- **STORED DATA**
= Beginning of Section =
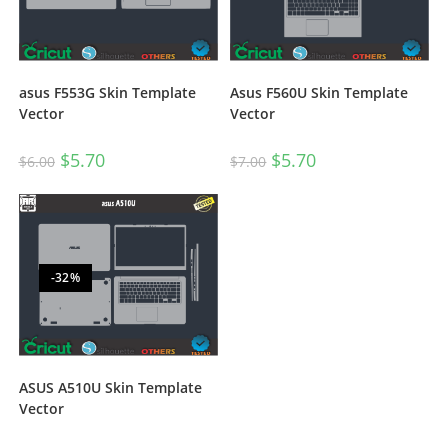
asus F553G Skin Template
Asus F560U Skin Template
Vector
Vector
$
5.70
$
5.70
$
6.00
$
7.00
-32%
ASUS A510U Skin Template
Vector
= End of Section =
- **TASK DESCRIPTION**
Output all of the records exactly as they appear above, but not the pictures.

- **WRITTEN RESPONSE**
asus F553G Skin Template
Asus F560U Skin Template
Vector
Vector
$
5.70
$
5.70
$
6.00
$
7.00
-32%
ASUS A510U Skin Template
Vector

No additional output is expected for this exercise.